TRY IT
Using the entries that follow, transcribe only the lines from the line with "- 插入：遍历未排序区间，对" to the line with "2. 高级排序：快速、归并、堆排", both included, exactly as they stand and without pictures.

----

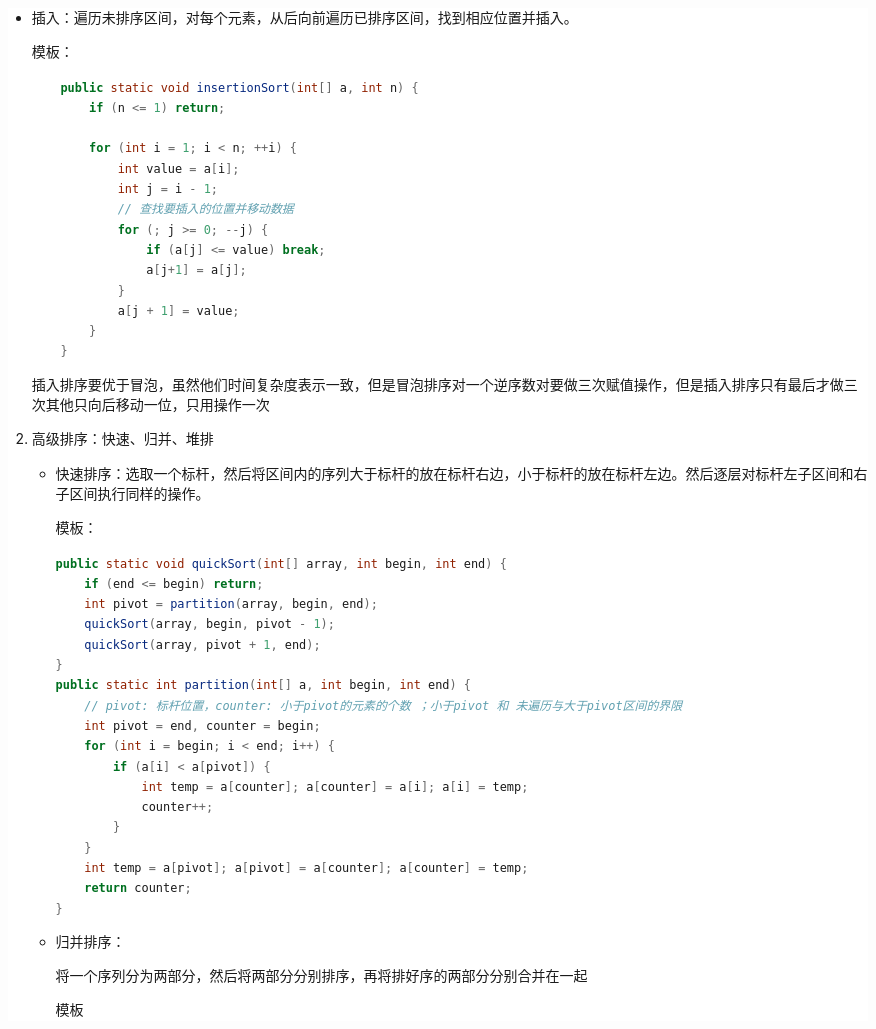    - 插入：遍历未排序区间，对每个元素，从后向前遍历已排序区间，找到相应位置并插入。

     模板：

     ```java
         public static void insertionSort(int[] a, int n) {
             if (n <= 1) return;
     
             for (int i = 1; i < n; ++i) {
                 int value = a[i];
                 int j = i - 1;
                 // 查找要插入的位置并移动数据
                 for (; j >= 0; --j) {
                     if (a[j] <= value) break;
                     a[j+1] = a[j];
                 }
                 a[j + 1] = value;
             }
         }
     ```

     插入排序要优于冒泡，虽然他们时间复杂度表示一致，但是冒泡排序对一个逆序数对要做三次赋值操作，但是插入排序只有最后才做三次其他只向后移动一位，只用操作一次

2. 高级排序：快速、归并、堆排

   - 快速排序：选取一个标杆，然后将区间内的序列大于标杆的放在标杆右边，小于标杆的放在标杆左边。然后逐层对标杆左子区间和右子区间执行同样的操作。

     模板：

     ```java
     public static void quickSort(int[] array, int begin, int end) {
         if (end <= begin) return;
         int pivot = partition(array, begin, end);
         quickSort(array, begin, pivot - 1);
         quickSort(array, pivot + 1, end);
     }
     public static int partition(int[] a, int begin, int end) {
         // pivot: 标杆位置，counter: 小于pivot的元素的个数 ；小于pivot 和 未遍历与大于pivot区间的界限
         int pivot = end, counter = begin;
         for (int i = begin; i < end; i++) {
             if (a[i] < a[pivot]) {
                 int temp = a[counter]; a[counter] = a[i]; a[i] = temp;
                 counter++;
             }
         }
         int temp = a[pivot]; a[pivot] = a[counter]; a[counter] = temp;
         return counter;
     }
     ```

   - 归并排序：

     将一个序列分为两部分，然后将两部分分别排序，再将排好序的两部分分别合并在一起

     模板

----

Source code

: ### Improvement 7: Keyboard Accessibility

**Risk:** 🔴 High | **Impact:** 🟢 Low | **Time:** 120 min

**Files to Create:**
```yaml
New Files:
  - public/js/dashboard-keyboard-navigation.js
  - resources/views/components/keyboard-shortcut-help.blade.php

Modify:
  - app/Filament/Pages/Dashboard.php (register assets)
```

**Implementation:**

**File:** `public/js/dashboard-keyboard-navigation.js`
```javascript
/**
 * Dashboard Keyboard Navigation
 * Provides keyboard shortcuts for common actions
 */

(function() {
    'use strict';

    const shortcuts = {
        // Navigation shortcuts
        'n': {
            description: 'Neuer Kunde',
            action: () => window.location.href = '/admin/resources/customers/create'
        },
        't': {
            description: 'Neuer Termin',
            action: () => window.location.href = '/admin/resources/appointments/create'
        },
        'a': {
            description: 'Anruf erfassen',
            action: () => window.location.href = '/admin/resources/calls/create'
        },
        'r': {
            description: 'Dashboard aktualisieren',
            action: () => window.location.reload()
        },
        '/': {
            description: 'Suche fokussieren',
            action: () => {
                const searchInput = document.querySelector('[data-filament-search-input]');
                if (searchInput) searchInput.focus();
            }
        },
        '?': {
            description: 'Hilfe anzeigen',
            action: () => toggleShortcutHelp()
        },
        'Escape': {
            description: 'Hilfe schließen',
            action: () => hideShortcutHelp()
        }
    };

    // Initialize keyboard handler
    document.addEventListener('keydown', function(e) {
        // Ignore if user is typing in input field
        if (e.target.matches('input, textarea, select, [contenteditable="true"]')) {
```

----

SOLVED PROBLEM
    - 插入：遍历未排序区间，对每个元素，从后向前遍历已排序区间，找到相应位置并插入。

     模板：

     ```java
         public static void insertionSort(int[] a, int n) {
             if (n <= 1) return;
     
             for (int i = 1; i < n; ++i) {
                 int value = a[i];
                 int j = i - 1;
                 // 查找要插入的位置并移动数据
                 for (; j >= 0; --j) {
                     if (a[j] <= value) break;
                     a[j+1] = a[j];
                 }
                 a[j + 1] = value;
             }
         }
     ```

     插入排序要优于冒泡，虽然他们时间复杂度表示一致，但是冒泡排序对一个逆序数对要做三次赋值操作，但是插入排序只有最后才做三次其他只向后移动一位，只用操作一次

2. 高级排序：快速、归并、堆排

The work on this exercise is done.